In the NASCAR Cup Series Championship Race, the four remaining playoff drivers compete among themselves to get the highest finishing position. The playoff driver with the best finish wins the championship, even if they don’t win the race.

Playoff Points

Once the NASCAR Cup Series regular season is over, all 16 playoff drivers have their point totals reset to 2,000 plus whatever playoff points they earned during the regular season. Playoff points are awarded in the following format:

First-place regular season champion15 Points
Second-place regular season champion10 Points
Third-place regular season champion8 Points
Fourth-place regular season standing7 Points
Fifth-place regular season standing6 Points
Sixth-place regular season standing5 Points
Seventh-place regular season standing4 Points
Eighth-place regular season standing3 Points
Ninth-place regular season standing2 Points
Tenth-place regular season standing1 Point
Winning a playoff race5 Points
Winning a playoff stage1 Point

Playoff points are given throughout the playoffs in a similar manner to which they are given out for regular season races. Playoff races still feature a full field of 40 drivers, but only the 16 qualifying drivers can earn playoff points. After the first two stages in a race, drivers are given points inverse to their standing so that the first-place winner gets ten points and points decrease until the 10th-place winner only gets one point. After the race, first-place winners are awarded 40 points, and points awarded decrease gradually for the drivers behind them until all drivers placed 36th and lower get only one point.

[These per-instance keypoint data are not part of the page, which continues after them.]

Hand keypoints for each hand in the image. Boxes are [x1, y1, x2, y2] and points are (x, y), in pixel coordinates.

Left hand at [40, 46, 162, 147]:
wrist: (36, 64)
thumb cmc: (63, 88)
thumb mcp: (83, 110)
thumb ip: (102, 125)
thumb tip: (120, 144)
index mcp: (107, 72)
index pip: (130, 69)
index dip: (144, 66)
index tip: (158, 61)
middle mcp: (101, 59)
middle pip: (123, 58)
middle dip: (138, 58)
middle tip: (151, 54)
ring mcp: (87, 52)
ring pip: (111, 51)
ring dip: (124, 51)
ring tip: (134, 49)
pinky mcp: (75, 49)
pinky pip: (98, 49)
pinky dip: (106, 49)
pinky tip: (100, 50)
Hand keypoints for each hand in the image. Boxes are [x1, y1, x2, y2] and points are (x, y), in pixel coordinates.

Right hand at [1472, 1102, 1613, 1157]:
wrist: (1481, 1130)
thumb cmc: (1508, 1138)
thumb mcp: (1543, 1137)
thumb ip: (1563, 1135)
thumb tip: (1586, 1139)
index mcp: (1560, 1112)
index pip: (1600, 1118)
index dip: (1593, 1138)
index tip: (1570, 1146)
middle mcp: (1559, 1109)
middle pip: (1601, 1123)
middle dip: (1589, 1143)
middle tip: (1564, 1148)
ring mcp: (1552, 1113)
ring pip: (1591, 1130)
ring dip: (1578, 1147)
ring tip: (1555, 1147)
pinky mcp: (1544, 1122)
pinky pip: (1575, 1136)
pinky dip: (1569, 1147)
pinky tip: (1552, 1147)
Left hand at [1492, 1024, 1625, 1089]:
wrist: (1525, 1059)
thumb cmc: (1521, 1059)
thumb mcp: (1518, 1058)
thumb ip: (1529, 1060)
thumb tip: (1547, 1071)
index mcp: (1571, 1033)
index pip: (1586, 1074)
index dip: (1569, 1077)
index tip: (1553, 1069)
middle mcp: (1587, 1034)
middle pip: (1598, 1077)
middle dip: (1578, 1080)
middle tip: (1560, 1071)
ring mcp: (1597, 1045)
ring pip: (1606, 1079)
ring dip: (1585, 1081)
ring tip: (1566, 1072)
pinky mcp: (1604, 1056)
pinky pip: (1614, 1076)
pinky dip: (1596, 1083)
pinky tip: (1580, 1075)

After each round, the drivers get their points reset. Just as the drivers had their points reset to 2,000 at the start of the Round of 16, the remaining drivers have their points reset to 3,000 when entering the Round of 12 and reset to 4,000 when entering the Round of 8. For the Championship, all four eligible drivers have their points reset at 5,000, and the highest-finishing driver is declared the race’s winner.

NASCAR Playoff Overtime

Just like during the regular season, NASCAR Playoff races are not allowed to end under caution. If a playoff race reaches its final scheduled lap with the yellow flag waving, a two-lap overtime is added to the end of the race. After the hazard has been cleared, the field makes a rolling restart. At least one lap of green-flag racing must take place for overtime to end and the race to be completed. As many overtimes as necessary will take place in order for this to happen.

NASCAR Playoff Rules Summary

  • 16 drivers make it to the NASCAR Playoffs.
  • Drivers qualify automatically by winning a regular-season race.
  • If there are fewer than 16 regular-season race winners, the remaining drivers with the highest number of driver points qualify for the playoffs.
  • In each playoff race, there is a full field of 40 drivers, but only 16 drivers earn playoff points and contend for the Cup Series Championship Race.
  • During the playoffs, the playoff drivers earn playoff points for winning stages and finishing well in races. They also receive playoff points based on their regular-season finish.
  • The NASCAR Playoffs take place over four rounds, with the bottom four drivers in playoff points eliminated after each round.
  • Each round has three races, except for the championship round, which is only one race.
  • Playoff drivers can automatically advance to the next round by winning one of the current round’s races.
  • The remaining playoff driver that has the highest finish in the NASCAR Cup Series Championship Race wins the championship, regardless of whether they win the race.


How do drivers qualify for the NASCAR Playoffs?

Drivers qualify for the NASCAR Playoffs by having the most wins and playoff points during the regular season. The 16 drivers with the most wins qualify for the playoffs. If there are any ties in number of race wins, the drivers with the most points earned during regular season advance ahead of competitors with fewer driver points.

How many rounds are in the NASCAR Playoffs?

There are four rounds in the NASCAR Playoffs. Much like March Madness in collegiate basketball, the four rounds are named for the number of participants in each round. The first round is the Round of 16, followed by the Round of 12, the Round of 8, and finally, the Championship 4. Whoever finishes first during the Championship 4 race is declared the winner of the playoffs.